> **Given task**: Change "num patches" to "number of patches" throughout the listing below, and reproduce the rest of its text unchanged, leaving out the pictures.

> **Material for this task**:
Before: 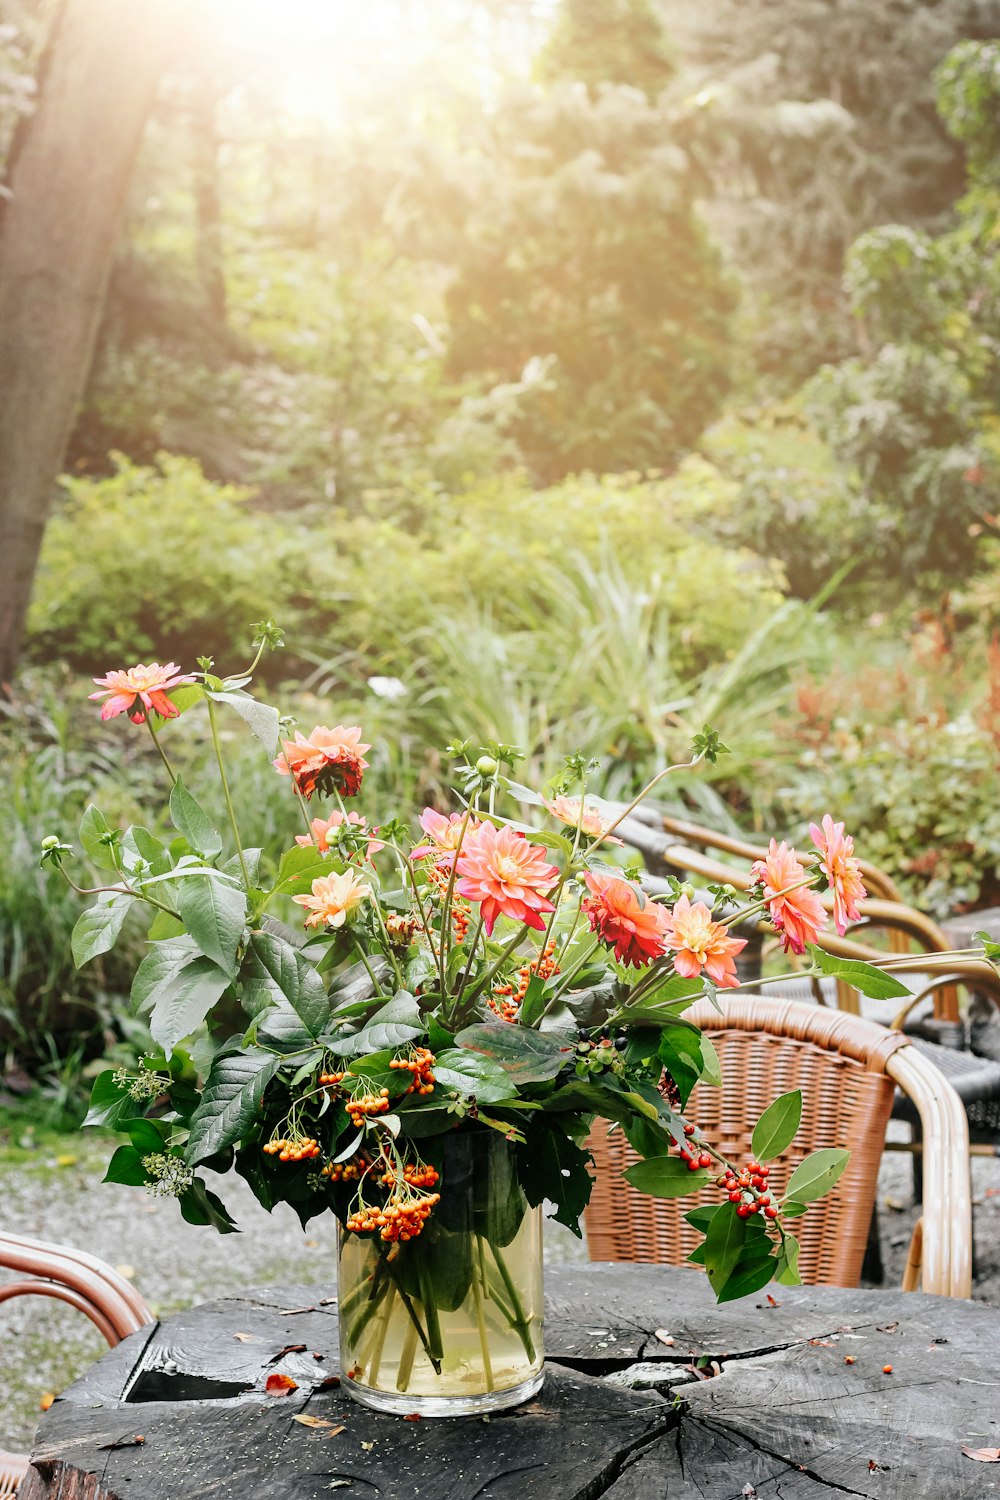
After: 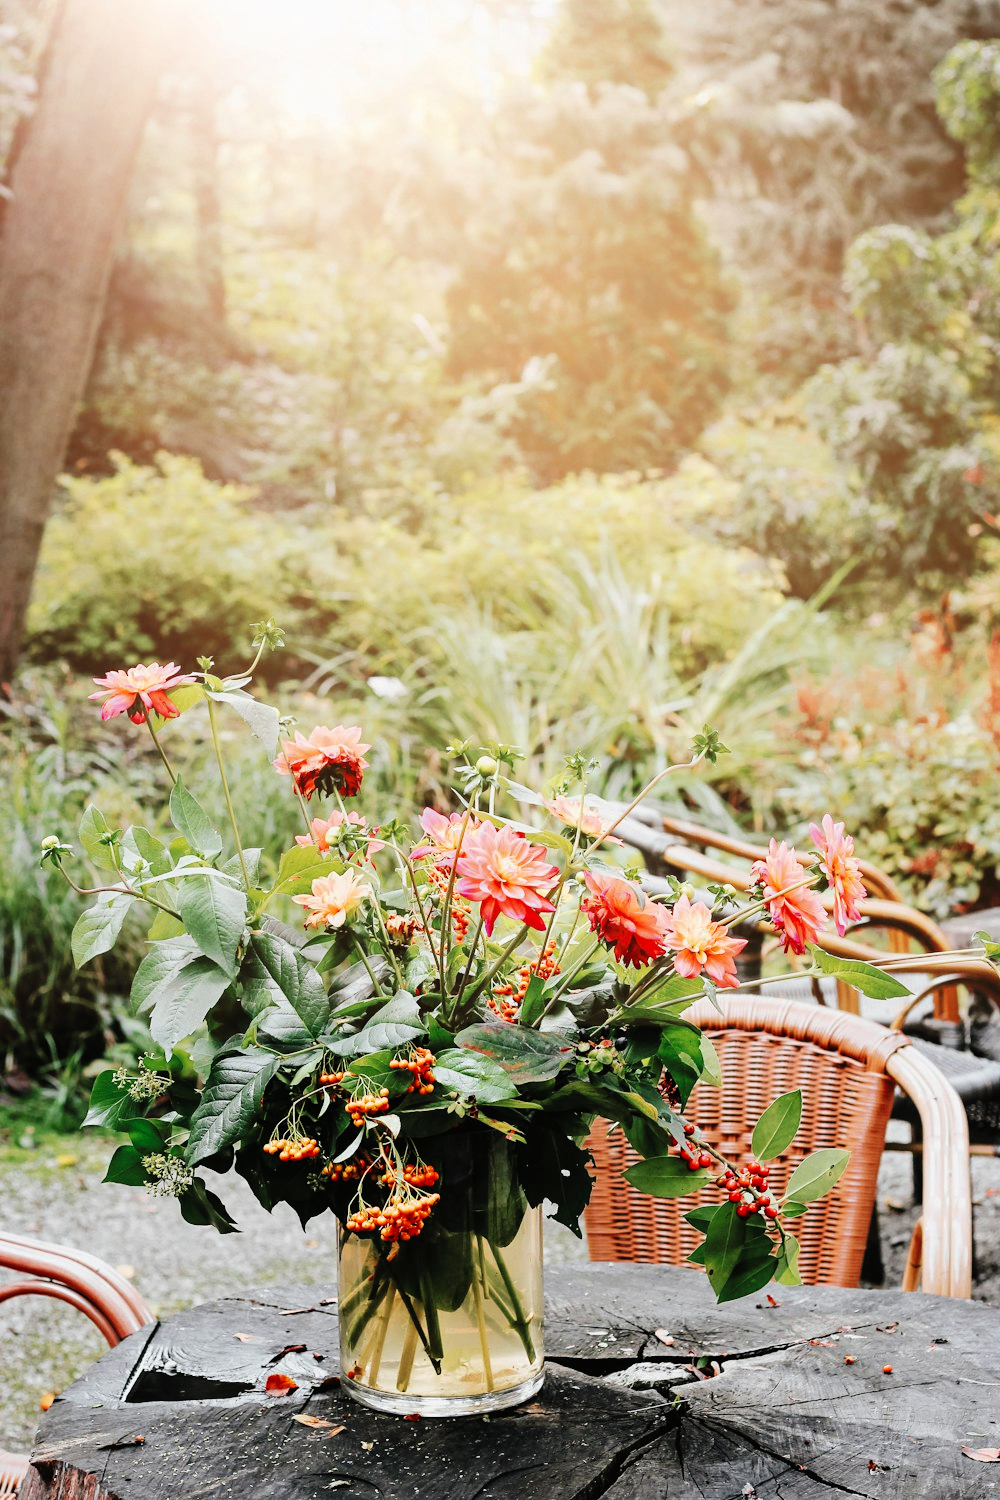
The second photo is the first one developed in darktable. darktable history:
tone curve: curves: ch0 [(0, 0) (0.003, 0.007) (0.011, 0.009) (0.025, 0.014) (0.044, 0.022) (0.069, 0.029) (0.1, 0.037) (0.136, 0.052) (0.177, 0.083) (0.224, 0.121) (0.277, 0.177) (0.335, 0.258) (0.399, 0.351) (0.468, 0.454) (0.543, 0.557) (0.623, 0.654) (0.709, 0.744) (0.801, 0.825) (0.898, 0.909) (1, 1)], preserve colors none
color look up table: target L [96.44, 95.7, 94.2, 89.8, 81.68, 82.64, 79.04, 54.64, 50.52, 48.62, 30.55, 200.21, 85.17, 84.74, 74.91, 69, 60.07, 52.13, 48.37, 45.46, 48.86, 42.42, 41.33, 36.53, 31.39, 13.5, 87.52, 64.81, 53.6, 64.39, 63.97, 50.35, 46.89, 33.24, 41.08, 36.12, 27.86, 28.39, 19.18, 5.599, 0.951, 93.41, 86.88, 85.73, 77.68, 63.74, 58.83, 55.83, 34.84], target a [-10.36, -17.26, -24.04, -55.29, -50.16, -12.44, -33.9, -37.35, -18.27, -27.6, -19.23, 0, 7.214, 10.87, 28.44, 22.1, 55.02, 63.74, 55.58, 37.21, 14.74, 32.03, 45.48, 39.58, 6.202, 30.99, 16.72, 50.93, 66.59, 13.36, 18.25, 63.53, 9.178, 39.07, 46.98, 12.16, 37.98, 19.59, 36.69, 29.08, 5.016, -26.42, -6.085, -52.03, -35.92, -15.13, -23.22, -5.24, -9.46], target b [48.77, 32.97, 77.56, 4.766, 61.18, 67.77, 18.76, 25.94, 32.81, 8.724, 20.71, 0, 60.08, 18.63, 32.94, 45.92, 51.51, 40.06, 6.073, 28.21, 37.07, 7.465, 43.85, 37.05, 12.71, 18.68, -9.346, -9.476, -36.44, -36.67, -10.57, -19.82, -60.6, -77.83, -2.248, -15.33, -36.76, -43.83, -49.14, -24.02, -3.131, -4.341, -2.941, -22.29, -6.304, -34.82, -21.36, -3.354, -12.69], num patches 49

> **Final result**:
Before: 
After: 
The second photo is the first one developed in darktable. darktable history:
tone curve: curves: ch0 [(0, 0) (0.003, 0.007) (0.011, 0.009) (0.025, 0.014) (0.044, 0.022) (0.069, 0.029) (0.1, 0.037) (0.136, 0.052) (0.177, 0.083) (0.224, 0.121) (0.277, 0.177) (0.335, 0.258) (0.399, 0.351) (0.468, 0.454) (0.543, 0.557) (0.623, 0.654) (0.709, 0.744) (0.801, 0.825) (0.898, 0.909) (1, 1)], preserve colors none
color look up table: target L [96.44, 95.7, 94.2, 89.8, 81.68, 82.64, 79.04, 54.64, 50.52, 48.62, 30.55, 200.21, 85.17, 84.74, 74.91, 69, 60.07, 52.13, 48.37, 45.46, 48.86, 42.42, 41.33, 36.53, 31.39, 13.5, 87.52, 64.81, 53.6, 64.39, 63.97, 50.35, 46.89, 33.24, 41.08, 36.12, 27.86, 28.39, 19.18, 5.599, 0.951, 93.41, 86.88, 85.73, 77.68, 63.74, 58.83, 55.83, 34.84], target a [-10.36, -17.26, -24.04, -55.29, -50.16, -12.44, -33.9, -37.35, -18.27, -27.6, -19.23, 0, 7.214, 10.87, 28.44, 22.1, 55.02, 63.74, 55.58, 37.21, 14.74, 32.03, 45.48, 39.58, 6.202, 30.99, 16.72, 50.93, 66.59, 13.36, 18.25, 63.53, 9.178, 39.07, 46.98, 12.16, 37.98, 19.59, 36.69, 29.08, 5.016, -26.42, -6.085, -52.03, -35.92, -15.13, -23.22, -5.24, -9.46], target b [48.77, 32.97, 77.56, 4.766, 61.18, 67.77, 18.76, 25.94, 32.81, 8.724, 20.71, 0, 60.08, 18.63, 32.94, 45.92, 51.51, 40.06, 6.073, 28.21, 37.07, 7.465, 43.85, 37.05, 12.71, 18.68, -9.346, -9.476, -36.44, -36.67, -10.57, -19.82, -60.6, -77.83, -2.248, -15.33, -36.76, -43.83, -49.14, -24.02, -3.131, -4.341, -2.941, -22.29, -6.304, -34.82, -21.36, -3.354, -12.69], number of patches 49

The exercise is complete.